Consolidating your student loan debt can do more than just reduce your long-term debt. The fact is that a consolidation can help you increase your credit score over the course of the loan. That, in turn, will help you buy a better car, get the home you want, or end up with a lower rate credit card. How, though, is it that a consolidation of student loan debt can help you raise your credit rating? Consider some of the credit rating measures used by the reporting agencies.
First of all, the more open accounts you have the lower your score will generally be. Over your student life, you will take out as many as 8 loans to pay for your education. Each of those is listed as a separate account with its own interest, payments, and principal. When you consolidate, you are closing those accounts down to one account. So instead of 8 open accounts, you have one. That right there will help you score.
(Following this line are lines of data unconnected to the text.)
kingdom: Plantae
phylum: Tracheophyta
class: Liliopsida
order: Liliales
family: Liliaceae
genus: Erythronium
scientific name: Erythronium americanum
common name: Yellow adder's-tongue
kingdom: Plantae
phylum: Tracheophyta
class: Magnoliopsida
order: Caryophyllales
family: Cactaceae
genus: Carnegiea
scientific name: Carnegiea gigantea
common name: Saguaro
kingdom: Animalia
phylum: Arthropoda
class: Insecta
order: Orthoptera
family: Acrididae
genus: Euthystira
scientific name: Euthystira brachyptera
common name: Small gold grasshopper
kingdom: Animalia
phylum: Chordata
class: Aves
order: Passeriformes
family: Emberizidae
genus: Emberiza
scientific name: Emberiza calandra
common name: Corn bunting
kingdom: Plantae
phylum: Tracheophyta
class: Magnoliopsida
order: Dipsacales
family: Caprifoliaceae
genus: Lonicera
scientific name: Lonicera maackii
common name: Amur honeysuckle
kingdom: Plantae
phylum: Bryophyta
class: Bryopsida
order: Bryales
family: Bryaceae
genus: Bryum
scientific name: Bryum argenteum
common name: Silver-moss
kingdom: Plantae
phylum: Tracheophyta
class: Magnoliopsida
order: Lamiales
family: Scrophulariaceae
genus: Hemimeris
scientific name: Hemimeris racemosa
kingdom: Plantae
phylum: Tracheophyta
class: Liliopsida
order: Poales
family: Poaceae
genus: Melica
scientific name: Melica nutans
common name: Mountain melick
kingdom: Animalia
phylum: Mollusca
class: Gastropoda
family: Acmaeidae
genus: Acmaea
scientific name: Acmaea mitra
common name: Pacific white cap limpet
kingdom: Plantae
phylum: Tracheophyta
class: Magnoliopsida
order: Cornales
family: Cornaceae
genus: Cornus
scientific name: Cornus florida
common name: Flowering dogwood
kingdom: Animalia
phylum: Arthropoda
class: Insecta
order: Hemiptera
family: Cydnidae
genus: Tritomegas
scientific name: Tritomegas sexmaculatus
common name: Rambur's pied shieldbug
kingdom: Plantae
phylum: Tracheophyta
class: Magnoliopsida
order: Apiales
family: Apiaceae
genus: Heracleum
Secondly, you will have lower payments after you have consolidated your student loans. When the reporting agencies figure your credit score, they do so by looking at what your minimum monthly payments are. Instead of having several payments per month for your student loans, you have one payment that is less than the sum of those old payments. Again, the consolidation helps your score.
As a final point, you are improving your debt to credit ration. When your score is figured, the reporting companies will check your debt by looking at available credit versus credit used. When you have more credit available, but less used (like when you consolidate student loan debt) then you are looking at a higher score. So, if for no other reason, consider consolidating to help your credit score.